TASK INSTRUCTIONS =
Exact reproduction is needed for the lines from the one with "Mjoelner Kolvkamshöjare" to the end of the listing below, and for no other lines.

INPUT MATERIAL =
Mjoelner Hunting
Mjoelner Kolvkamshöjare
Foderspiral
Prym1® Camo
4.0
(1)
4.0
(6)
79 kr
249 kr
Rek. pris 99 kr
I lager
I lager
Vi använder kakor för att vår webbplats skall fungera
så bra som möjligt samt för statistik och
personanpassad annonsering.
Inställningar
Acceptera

SOLVED PROBLEM =
Mjoelner Kolvkamshöjare
Foderspiral
Prym1® Camo
4.0
(1)
4.0
(6)
79 kr
249 kr
Rek. pris 99 kr
I lager
I lager
Vi använder kakor för att vår webbplats skall fungera
så bra som möjligt samt för statistik och
personanpassad annonsering.
Inställningar
Acceptera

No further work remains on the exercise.